“Viv?” His voice quavered.
“Why on earth do you think I’ve looked for ten years? Do you think it was a hobby? An unsolved puzzle, like those people who listen to cold case podcasts and try to solve them?”
“I…yeah. That’s what I thought.”
“Well, you weren’t a hobby, and you weren’t a puzzle. You were the only friend I told when my favorite TV actress responded to my fan letter, when my cat disappeared, when I overheard our dads talking vampire business that scared the living daylights out of me. You were my Jamie, and I wanted you back.”
He didn’t respond. He was motionless as a statue. Then he said just above a whisper, “The night I left, Stone tried to kill me. I told him I wouldn’t kill for him, and he tried to kill me.”
She turned in his arms and wrapped hers around him. She ached for everything he’d survived, yet… “I’m so grateful. So, so grateful you’re alive.” And she found the words she most wanted him to hear. “Rhett, just give me a chance. Just try with me, try our very best and see what happens.”
“You’d do that knowing…?”
“That you’re a wolf? That you might bump into a woman in the coffee shop, and suddenly your brain will be on fire to protect her and build a life with her and make pups with her?”
He growled, a harsher sound than she’d heard from him all night.
“What? It could happen, couldn’t it?”
“I don’t like hearing it from you,” he rumbled. “Not from you, about some other woman.”
“Well, can’t that count for something?”
He was quiet a long minute. Then he said in a husky tone that sent fire into her veins, “I want you, Vivian. To be with you.”
“In case you didn’t notice,” she said, “it’s mutual.”
“But it’s been part of me…ten years.”
“What has?”
“Knowing Stone told me mates didn’t exist because…I guess because he wanted nothing left to distract me from becoming what he wanted. But he was a liar about that too. All this time I’ve spent knowing mates do exist, but they’re not us, and I’ll never have you. When you showed up here, I…”
“You were furious,” she said.
“You just showed up like it was…easy. But it wasn’t. Seeing you again was like an earthquake.”
“You missed me.” She could hardly say the words aloud. They were strategy-changing. Life-changing. “You thought about me, and you missed me, and you did nothing about it.”
“You’re not mine,” he said, so quietly she nearly didn’t hear him.

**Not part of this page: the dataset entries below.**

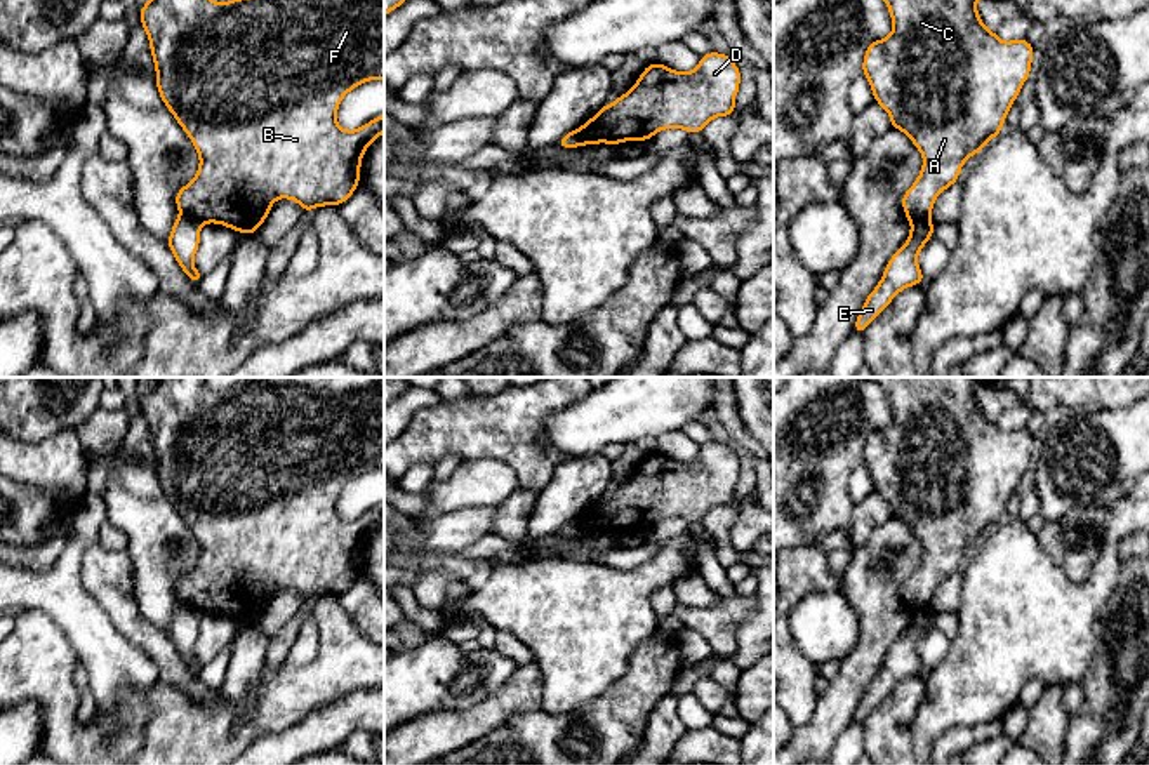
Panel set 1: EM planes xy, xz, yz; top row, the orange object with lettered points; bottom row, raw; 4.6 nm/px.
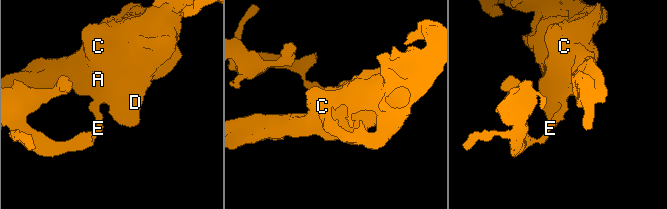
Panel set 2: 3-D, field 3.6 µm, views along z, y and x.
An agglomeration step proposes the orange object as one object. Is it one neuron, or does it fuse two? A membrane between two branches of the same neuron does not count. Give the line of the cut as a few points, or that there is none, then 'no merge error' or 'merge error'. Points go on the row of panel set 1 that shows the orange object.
cut in xy along (181, 212), (202, 223); merge error

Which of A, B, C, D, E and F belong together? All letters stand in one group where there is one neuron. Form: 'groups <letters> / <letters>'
groups A B C D F / E

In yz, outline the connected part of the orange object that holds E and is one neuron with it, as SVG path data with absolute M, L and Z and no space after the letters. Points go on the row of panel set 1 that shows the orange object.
M930 219L911 224L904 247L890 257L880 283L866 297L853 332L862 334L900 290L920 285L927 278L918 266L918 252L932 238L933 228L935 224Z

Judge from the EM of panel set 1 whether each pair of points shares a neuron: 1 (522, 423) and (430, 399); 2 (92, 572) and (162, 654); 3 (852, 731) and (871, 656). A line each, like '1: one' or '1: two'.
1: two
2: one
3: two

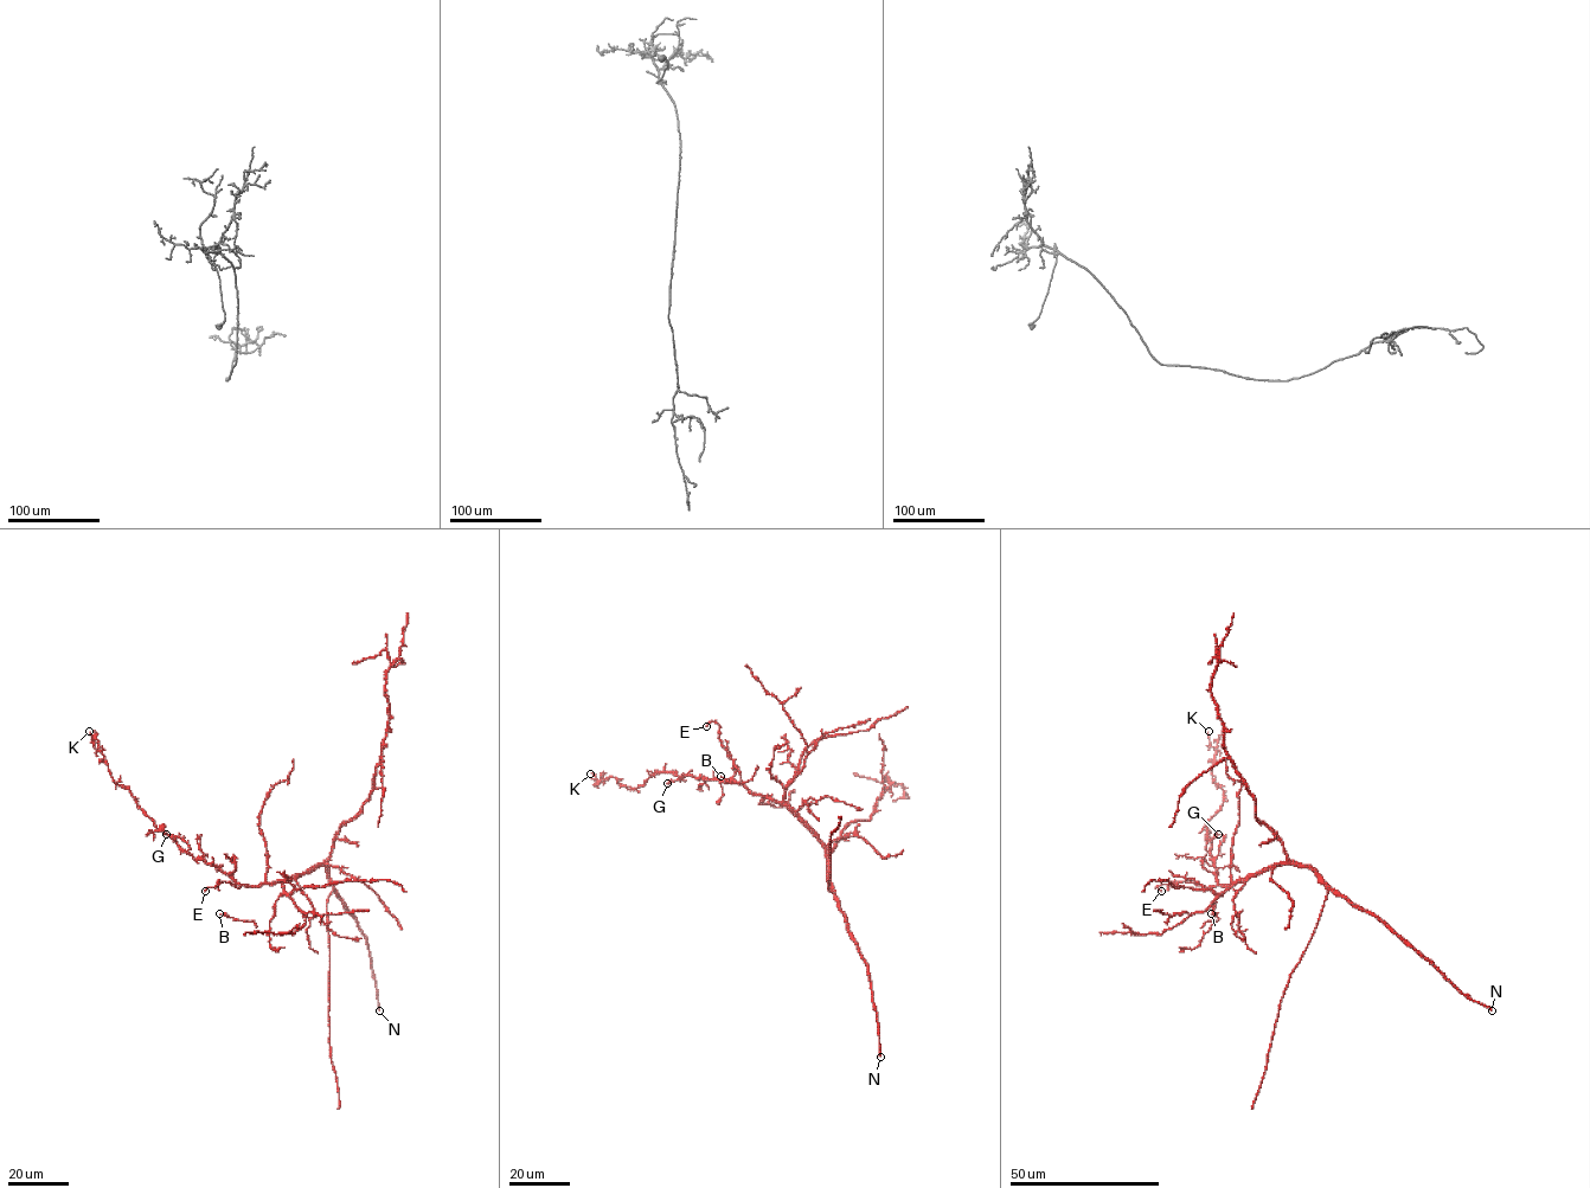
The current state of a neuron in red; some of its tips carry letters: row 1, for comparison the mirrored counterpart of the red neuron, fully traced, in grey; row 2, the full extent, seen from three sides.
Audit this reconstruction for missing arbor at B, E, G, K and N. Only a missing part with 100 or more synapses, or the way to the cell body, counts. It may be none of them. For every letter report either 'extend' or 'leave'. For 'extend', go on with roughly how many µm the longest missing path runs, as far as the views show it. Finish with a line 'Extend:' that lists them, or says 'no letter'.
B: leave
E: leave
G: leave
K: leave
N: extend | 550 µm
Extend: N

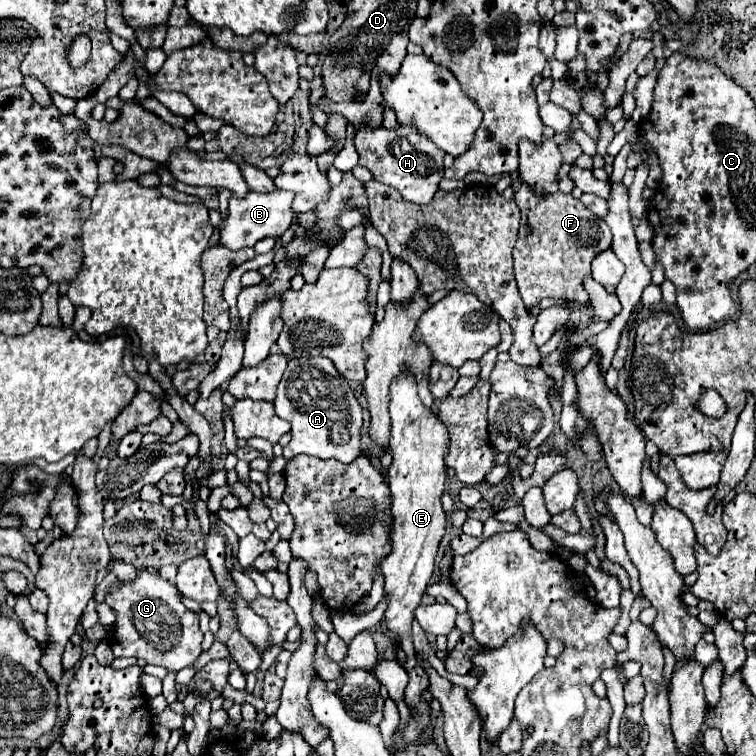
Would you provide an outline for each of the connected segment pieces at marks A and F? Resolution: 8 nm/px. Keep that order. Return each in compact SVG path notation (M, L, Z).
M325 357L293 359L277 387L275 411L281 419L291 423L291 441L283 447L283 457L293 459L295 455L313 455L319 459L341 459L351 463L359 455L367 455L361 445L363 409L357 399L345 399L347 381L337 373L333 363Z
M521 183L515 191L515 201L521 209L521 227L513 259L525 309L539 305L545 297L587 303L589 295L583 289L583 279L591 275L591 259L611 247L611 229L607 223L591 213L579 199L561 191L539 195L527 183Z

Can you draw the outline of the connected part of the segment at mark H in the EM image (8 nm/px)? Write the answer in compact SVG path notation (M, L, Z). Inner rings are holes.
M361 125L355 135L355 147L359 153L359 165L367 167L373 173L373 179L385 185L395 187L403 199L417 203L417 205L427 205L435 191L439 189L439 181L443 179L443 157L445 151L435 147L425 135L419 135L415 127L369 127Z

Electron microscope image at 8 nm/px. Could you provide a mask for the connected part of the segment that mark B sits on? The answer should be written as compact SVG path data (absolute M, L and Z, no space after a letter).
M279 189L273 193L251 191L245 199L231 197L229 199L229 217L219 225L221 247L237 251L243 247L253 247L263 237L281 237L289 229L289 225L295 217L295 213L291 209L291 201L293 201L291 191L279 191Z

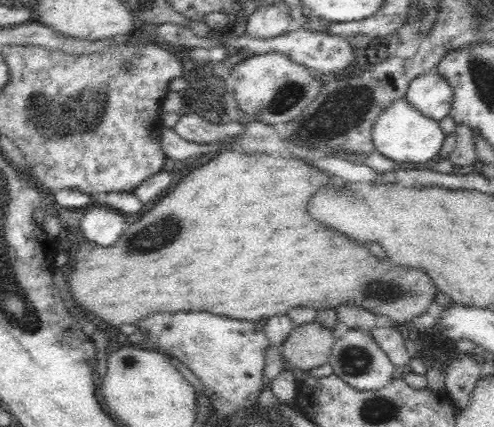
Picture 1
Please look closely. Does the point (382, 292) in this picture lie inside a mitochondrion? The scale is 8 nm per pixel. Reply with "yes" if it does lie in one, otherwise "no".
yes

“Unbelievable. Most rebellious wolf on the planet, delivered beat-downs to six alphas, and you’re going to let fate have the final say about us.”
He let out a low growl of challenge.
“Prove me wrong. Forget fate. Be with me because you want to be.”
His growl faded. She knew this silence, could sense even in the darkness that he was thinking at hyper-speed, sifting through answers and problems and possibilities. At last he said, “I told you, I’m not a normal wolf. I’m too screwed up for this.”
“Well, guess what. I find that insulting. I get to choose for myself, and I choose you. All you have to do is choose me back.”
He was quiet a long time. At last he said, voice half-husky and half-brusque, “Might be fun, bucking fate.”
“Now you’re talking.” She pushed his chest lightly, then corralled him with both arms around his waist when he tried to step back. “We’re going to make a total mess of this. Are you ready to give it our best shot?”
He answered her with a kiss that left her feeling as though she stood outside, not in the chill of October, but in the heat of July.